EXERCISE AIM >> Give every line of the material below as a JSON list of strings, one string per line, with blank lines and pictures left out.

DATA LISTING >>
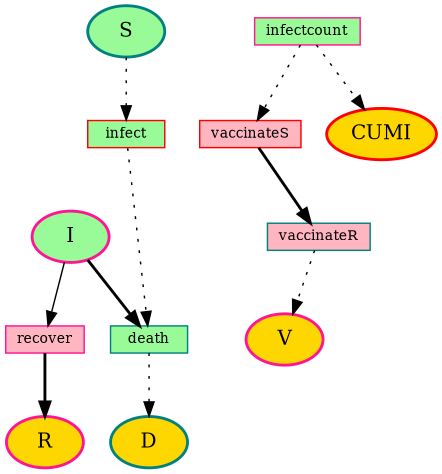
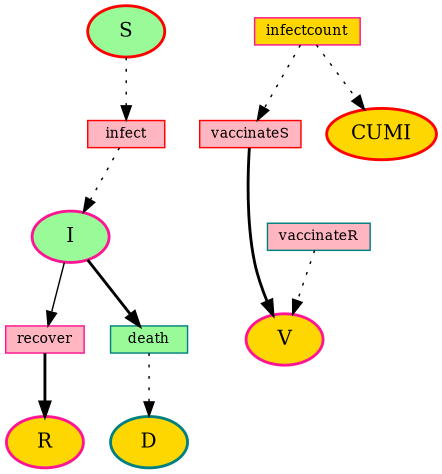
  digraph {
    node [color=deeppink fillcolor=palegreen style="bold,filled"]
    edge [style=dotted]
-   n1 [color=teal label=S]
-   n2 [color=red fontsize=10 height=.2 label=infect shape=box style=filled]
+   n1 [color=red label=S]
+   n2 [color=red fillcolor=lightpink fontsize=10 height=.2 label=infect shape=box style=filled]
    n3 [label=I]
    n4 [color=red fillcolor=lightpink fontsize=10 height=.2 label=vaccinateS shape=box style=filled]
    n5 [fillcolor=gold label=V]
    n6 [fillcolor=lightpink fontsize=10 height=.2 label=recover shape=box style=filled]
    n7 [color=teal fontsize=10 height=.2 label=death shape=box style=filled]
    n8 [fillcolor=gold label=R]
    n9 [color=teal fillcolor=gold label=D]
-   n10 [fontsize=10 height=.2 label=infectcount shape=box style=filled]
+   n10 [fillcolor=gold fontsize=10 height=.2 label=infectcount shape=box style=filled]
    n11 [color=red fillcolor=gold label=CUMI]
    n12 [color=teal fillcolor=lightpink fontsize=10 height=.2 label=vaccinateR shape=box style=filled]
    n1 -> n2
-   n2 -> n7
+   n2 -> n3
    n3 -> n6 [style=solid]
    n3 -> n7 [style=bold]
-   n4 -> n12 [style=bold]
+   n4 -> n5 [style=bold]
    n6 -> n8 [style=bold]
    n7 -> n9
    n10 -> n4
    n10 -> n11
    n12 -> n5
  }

CORRECT RESPONSE >>
[
  "  digraph {",
  "    node [color=deeppink fillcolor=palegreen style=\"bold,filled\"]",
  "    edge [style=dotted]",
  "-   n1 [color=teal label=S]",
  "-   n2 [color=red fontsize=10 height=.2 label=infect shape=box style=filled]",
  "+   n1 [color=red label=S]",
  "+   n2 [color=red fillcolor=lightpink fontsize=10 height=.2 label=infect shape=box style=filled]",
  "    n3 [label=I]",
  "    n4 [color=red fillcolor=lightpink fontsize=10 height=.2 label=vaccinateS shape=box style=filled]",
  "    n5 [fillcolor=gold label=V]",
  "    n6 [fillcolor=lightpink fontsize=10 height=.2 label=recover shape=box style=filled]",
  "    n7 [color=teal fontsize=10 height=.2 label=death shape=box style=filled]",
  "    n8 [fillcolor=gold label=R]",
  "    n9 [color=teal fillcolor=gold label=D]",
  "-   n10 [fontsize=10 height=.2 label=infectcount shape=box style=filled]",
  "+   n10 [fillcolor=gold fontsize=10 height=.2 label=infectcount shape=box style=filled]",
  "    n11 [color=red fillcolor=gold label=CUMI]",
  "    n12 [color=teal fillcolor=lightpink fontsize=10 height=.2 label=vaccinateR shape=box style=filled]",
  "    n1 -> n2",
  "-   n2 -> n7",
  "+   n2 -> n3",
  "    n3 -> n6 [style=solid]",
  "    n3 -> n7 [style=bold]",
  "-   n4 -> n12 [style=bold]",
  "+   n4 -> n5 [style=bold]",
  "    n6 -> n8 [style=bold]",
  "    n7 -> n9",
  "    n10 -> n4",
  "    n10 -> n11",
  "    n12 -> n5",
  "  }"
]